◆ **Reading passage**:
Dixon either has a blind spot, or she's arrogant and doesn't care about appearances.
To repeat what colleagues at The Sun have reported in the past about this:
The mayor's sister, Janice Dixon, worked in the council president's office as a paid employee when S. Dixon was council prez. The city's ethics board ruled that such employment violated city regulations, forcing Dixon to fire her sister. Didn't they cover nepotism in civics class?
In February 2006, Dixon pressed Comcast officials at a council committee hearing about whether they were meeting goals for awarding subcontracts to minority-owned firms, including Utech, which employed her sister. Dixon told Sun City Hall reporter Doug Donovan that she had disclosed her sister's employment on a city ethics form. But that wasn't true. And despite saying she had abstained from any votes involving Utech on the Board of Estimates, Dixon repeatedly did so.
All this was reported by the Sun many moons ago, but the issues went away. Putting the same sister on the campaign payroll at four-grand-plus a month raises them again today -- pretty dumb, as a political matter, just a few weeks before the primary, and revealing a pattern of behavior troubling in a city's chief executive.
Got to read this -- voting guideline
Having a tough time deciding which candidate gets your vote in upcoming elections? Here's how one reader says he's going to decide, at least among current office-holders seeking re-election or ascent (like Mitchell and Dixon in the city):
"All of them have been in office forever and have done nothing, but who has done the less of nothing is the question."

◆ **What to work on**: Extract from the column on Dixon the part that opens with the words containing "To repeat what" and closes with "in civics class?", copying it word for word.

◆ **Listed entries**:
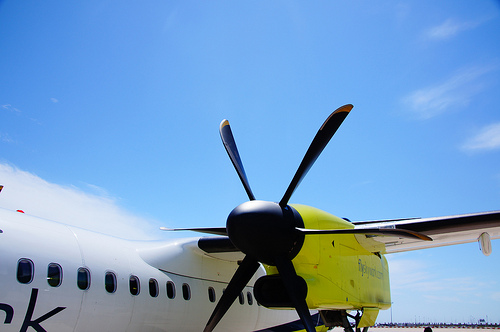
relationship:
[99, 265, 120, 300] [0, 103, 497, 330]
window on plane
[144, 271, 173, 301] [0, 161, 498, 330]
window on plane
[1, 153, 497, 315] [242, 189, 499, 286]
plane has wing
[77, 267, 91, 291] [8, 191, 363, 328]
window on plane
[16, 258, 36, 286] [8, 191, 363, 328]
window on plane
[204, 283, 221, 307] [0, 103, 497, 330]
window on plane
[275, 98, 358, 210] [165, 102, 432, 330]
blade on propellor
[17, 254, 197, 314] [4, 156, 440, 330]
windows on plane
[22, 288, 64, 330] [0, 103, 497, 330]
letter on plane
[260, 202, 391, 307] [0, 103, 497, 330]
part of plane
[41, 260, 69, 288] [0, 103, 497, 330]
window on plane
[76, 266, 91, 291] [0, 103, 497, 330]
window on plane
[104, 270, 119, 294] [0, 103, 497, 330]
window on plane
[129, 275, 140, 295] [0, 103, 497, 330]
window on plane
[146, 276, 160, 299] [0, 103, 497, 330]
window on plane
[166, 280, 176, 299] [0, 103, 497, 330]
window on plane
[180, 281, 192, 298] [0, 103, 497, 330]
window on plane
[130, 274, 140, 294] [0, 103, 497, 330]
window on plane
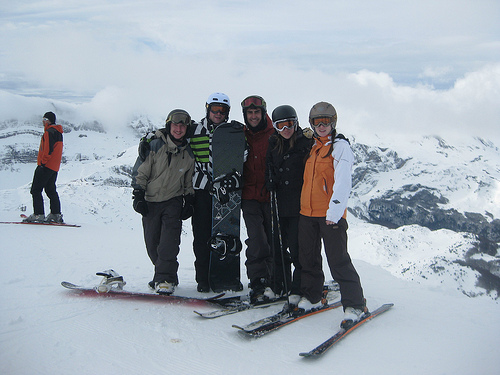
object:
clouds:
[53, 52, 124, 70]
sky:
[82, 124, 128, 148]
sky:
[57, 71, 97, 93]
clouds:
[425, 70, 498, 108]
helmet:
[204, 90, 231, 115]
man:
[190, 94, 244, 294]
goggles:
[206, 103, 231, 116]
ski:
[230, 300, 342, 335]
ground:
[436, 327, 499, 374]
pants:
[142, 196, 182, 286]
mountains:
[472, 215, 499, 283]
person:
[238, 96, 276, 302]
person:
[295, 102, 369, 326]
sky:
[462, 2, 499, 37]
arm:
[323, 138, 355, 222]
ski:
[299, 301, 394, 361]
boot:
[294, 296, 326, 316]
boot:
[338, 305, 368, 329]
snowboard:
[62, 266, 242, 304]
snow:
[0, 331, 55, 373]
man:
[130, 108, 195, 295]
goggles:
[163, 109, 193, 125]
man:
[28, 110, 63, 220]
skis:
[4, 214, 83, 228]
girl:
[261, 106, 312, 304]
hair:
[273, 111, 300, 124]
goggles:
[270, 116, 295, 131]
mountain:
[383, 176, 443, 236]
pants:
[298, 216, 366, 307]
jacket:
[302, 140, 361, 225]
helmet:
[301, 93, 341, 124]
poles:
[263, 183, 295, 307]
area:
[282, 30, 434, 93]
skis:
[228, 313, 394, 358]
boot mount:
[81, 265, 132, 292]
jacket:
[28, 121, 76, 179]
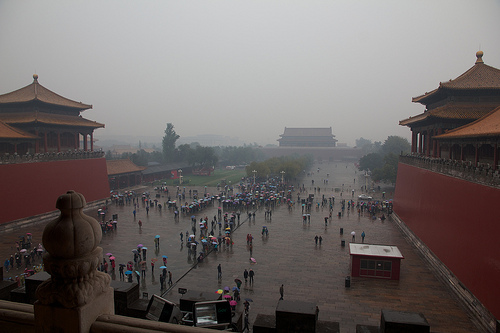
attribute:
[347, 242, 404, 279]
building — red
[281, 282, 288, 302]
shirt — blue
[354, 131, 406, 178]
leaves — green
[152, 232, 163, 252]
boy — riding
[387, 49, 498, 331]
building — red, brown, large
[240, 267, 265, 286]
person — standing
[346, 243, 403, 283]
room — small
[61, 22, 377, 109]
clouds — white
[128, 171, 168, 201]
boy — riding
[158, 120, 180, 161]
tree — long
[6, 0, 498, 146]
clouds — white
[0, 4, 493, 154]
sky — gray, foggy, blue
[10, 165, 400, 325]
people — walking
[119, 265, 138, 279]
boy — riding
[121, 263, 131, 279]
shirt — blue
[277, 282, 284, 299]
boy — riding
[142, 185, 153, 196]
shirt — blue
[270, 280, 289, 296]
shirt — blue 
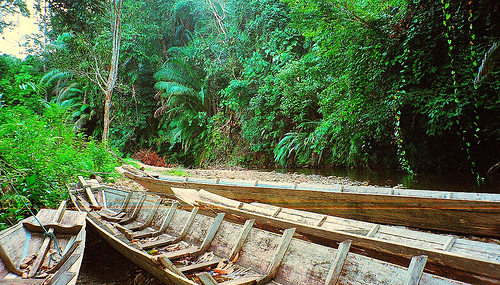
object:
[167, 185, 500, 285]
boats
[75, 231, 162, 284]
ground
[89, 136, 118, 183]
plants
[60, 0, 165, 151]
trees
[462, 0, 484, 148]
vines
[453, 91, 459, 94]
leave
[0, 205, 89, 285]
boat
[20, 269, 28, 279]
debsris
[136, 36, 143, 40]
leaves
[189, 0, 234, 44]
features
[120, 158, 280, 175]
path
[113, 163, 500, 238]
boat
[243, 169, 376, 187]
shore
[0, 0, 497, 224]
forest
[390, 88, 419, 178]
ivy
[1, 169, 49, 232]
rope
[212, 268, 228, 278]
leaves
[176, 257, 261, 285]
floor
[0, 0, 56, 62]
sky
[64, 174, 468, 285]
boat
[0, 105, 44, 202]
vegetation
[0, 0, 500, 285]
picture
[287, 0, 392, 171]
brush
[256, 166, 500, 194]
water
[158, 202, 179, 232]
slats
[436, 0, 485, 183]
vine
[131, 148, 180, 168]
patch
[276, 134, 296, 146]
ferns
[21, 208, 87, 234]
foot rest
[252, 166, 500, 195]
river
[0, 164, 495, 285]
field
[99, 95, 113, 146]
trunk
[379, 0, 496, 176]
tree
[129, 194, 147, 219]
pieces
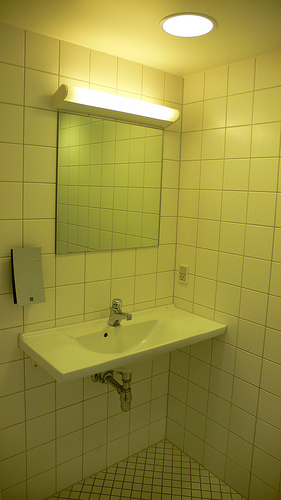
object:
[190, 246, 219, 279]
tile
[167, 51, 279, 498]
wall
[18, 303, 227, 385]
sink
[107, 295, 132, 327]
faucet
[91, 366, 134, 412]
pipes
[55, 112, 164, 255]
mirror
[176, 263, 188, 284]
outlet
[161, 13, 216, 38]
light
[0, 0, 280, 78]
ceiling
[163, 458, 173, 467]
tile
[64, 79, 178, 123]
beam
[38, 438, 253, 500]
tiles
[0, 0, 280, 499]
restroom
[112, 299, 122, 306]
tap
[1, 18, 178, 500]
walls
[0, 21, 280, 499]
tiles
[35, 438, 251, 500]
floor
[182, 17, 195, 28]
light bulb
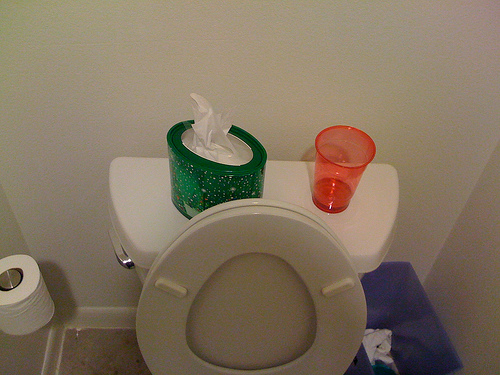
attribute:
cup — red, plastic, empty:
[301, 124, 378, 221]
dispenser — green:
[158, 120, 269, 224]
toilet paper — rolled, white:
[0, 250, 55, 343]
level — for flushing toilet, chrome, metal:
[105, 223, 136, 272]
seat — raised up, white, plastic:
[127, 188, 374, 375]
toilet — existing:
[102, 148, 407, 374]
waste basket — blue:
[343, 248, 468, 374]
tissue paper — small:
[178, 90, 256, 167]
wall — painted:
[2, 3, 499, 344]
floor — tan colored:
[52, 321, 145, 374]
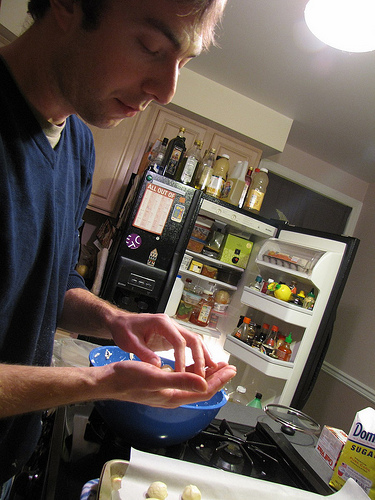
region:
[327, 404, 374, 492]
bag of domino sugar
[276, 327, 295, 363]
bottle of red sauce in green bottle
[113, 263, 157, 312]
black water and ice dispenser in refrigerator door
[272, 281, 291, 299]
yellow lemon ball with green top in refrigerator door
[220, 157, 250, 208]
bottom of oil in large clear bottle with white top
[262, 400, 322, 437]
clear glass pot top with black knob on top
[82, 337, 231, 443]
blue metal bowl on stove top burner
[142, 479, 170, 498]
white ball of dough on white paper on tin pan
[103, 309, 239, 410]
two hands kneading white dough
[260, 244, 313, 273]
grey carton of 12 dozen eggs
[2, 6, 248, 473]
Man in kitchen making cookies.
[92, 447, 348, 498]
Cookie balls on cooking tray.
* * *
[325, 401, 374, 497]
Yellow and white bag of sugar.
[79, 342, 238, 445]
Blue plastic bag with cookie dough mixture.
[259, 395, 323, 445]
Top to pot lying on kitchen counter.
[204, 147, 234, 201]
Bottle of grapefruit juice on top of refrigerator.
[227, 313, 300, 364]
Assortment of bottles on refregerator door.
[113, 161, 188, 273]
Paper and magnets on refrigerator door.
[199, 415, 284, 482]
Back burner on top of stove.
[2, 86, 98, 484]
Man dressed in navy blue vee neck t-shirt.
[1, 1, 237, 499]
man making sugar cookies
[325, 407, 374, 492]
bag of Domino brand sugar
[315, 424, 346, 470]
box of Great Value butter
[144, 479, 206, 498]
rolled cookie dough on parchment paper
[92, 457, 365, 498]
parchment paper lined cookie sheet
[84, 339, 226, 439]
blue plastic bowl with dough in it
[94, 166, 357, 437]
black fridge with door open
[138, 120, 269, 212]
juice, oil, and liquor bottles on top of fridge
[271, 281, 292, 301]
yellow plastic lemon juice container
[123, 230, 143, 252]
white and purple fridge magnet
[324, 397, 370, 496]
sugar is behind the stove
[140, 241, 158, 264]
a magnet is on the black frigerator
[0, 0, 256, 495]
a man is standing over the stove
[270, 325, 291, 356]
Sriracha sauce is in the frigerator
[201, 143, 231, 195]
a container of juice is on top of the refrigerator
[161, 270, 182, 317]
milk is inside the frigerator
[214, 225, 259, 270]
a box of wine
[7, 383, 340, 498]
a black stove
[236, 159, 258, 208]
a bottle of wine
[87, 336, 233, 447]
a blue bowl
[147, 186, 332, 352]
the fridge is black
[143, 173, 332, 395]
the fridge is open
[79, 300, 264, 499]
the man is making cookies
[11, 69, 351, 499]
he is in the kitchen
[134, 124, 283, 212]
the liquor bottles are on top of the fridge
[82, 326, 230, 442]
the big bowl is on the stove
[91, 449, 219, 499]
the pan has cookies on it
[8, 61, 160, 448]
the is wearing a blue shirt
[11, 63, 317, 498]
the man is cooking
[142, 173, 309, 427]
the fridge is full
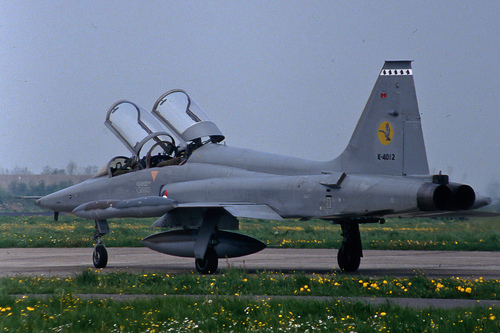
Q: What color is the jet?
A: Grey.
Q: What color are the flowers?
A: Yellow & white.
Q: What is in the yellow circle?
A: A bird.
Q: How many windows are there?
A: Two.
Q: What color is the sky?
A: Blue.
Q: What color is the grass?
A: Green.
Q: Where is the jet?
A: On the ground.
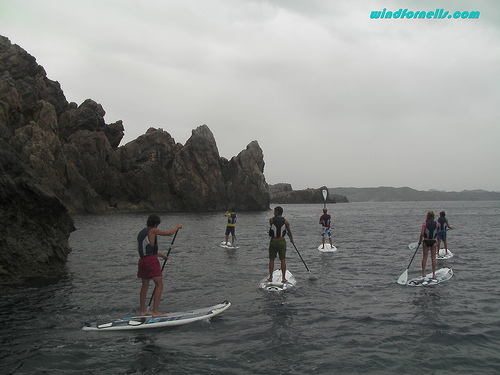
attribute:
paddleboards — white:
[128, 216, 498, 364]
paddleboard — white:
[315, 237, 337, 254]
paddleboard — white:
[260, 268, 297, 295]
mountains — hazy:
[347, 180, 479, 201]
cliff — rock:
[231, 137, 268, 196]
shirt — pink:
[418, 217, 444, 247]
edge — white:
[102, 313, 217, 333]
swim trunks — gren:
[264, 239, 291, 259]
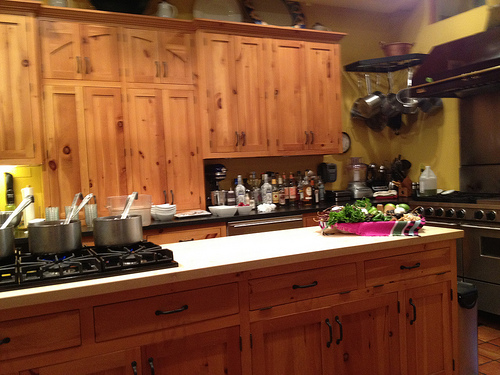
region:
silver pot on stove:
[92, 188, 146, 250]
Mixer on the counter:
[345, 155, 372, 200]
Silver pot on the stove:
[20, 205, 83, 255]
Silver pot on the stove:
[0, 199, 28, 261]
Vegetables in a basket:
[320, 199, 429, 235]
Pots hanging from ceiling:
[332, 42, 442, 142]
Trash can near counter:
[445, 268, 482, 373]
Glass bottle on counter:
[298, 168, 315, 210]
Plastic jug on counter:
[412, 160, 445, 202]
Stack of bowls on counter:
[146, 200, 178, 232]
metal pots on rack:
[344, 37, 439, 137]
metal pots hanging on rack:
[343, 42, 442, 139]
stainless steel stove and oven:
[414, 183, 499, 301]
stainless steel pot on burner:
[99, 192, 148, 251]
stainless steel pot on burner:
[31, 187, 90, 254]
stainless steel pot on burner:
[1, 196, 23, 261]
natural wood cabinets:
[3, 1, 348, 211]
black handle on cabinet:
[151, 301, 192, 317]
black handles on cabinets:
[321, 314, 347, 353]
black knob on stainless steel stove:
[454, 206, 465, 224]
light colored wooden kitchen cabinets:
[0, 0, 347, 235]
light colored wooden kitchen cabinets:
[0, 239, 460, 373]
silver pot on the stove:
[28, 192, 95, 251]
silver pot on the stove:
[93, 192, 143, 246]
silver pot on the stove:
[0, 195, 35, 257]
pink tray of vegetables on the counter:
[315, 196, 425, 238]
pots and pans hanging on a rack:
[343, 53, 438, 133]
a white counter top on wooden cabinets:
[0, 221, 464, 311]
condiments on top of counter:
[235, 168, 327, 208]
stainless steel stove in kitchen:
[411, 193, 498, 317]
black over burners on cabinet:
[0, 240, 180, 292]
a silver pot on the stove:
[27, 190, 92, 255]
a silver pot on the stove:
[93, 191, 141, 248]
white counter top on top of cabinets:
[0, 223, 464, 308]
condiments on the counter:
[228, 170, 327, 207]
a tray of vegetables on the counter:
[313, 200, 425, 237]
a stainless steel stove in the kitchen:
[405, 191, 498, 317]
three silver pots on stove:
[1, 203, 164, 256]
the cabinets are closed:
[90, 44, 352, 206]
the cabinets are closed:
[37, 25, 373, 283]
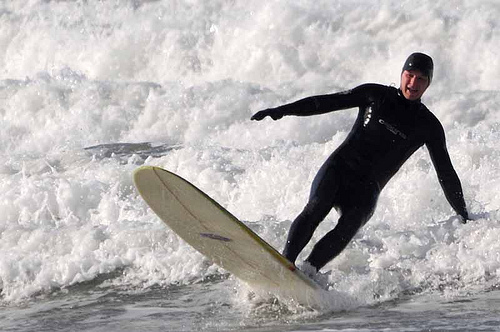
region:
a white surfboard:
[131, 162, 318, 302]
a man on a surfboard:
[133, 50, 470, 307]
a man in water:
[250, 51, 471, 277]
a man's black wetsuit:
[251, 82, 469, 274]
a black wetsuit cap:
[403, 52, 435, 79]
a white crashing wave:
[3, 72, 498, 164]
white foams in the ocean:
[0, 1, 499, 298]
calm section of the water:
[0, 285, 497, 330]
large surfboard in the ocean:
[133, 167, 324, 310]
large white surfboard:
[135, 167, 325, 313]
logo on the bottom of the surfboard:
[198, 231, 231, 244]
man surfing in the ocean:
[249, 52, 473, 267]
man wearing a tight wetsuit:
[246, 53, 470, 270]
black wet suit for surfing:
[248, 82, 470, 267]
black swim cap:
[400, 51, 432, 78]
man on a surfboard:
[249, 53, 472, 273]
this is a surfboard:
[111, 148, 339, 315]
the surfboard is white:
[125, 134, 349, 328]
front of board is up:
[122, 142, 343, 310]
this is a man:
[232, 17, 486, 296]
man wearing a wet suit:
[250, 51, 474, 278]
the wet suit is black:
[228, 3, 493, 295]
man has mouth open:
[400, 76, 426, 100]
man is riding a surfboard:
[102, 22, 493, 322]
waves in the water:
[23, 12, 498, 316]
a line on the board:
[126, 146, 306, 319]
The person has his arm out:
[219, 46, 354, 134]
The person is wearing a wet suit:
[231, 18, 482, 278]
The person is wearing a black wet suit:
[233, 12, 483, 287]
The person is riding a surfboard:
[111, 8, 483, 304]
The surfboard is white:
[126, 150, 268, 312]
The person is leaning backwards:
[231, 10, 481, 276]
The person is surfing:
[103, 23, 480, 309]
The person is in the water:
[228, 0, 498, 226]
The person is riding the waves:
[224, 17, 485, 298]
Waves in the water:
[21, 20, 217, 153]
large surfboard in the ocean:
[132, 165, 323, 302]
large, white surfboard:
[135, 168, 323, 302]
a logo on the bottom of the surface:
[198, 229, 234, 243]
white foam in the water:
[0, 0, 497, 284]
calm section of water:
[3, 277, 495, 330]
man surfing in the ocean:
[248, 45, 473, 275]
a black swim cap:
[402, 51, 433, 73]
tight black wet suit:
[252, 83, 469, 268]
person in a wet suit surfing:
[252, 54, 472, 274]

◆ **Solution**:
To repeat what colleagues at The Sun have reported in the past about this:
The mayor's sister, Janice Dixon, worked in the council president's office as a paid employee when S. Dixon was council prez. The city's ethics board ruled that such employment violated city regulations, forcing Dixon to fire her sister. Didn't they cover nepotism in civics class?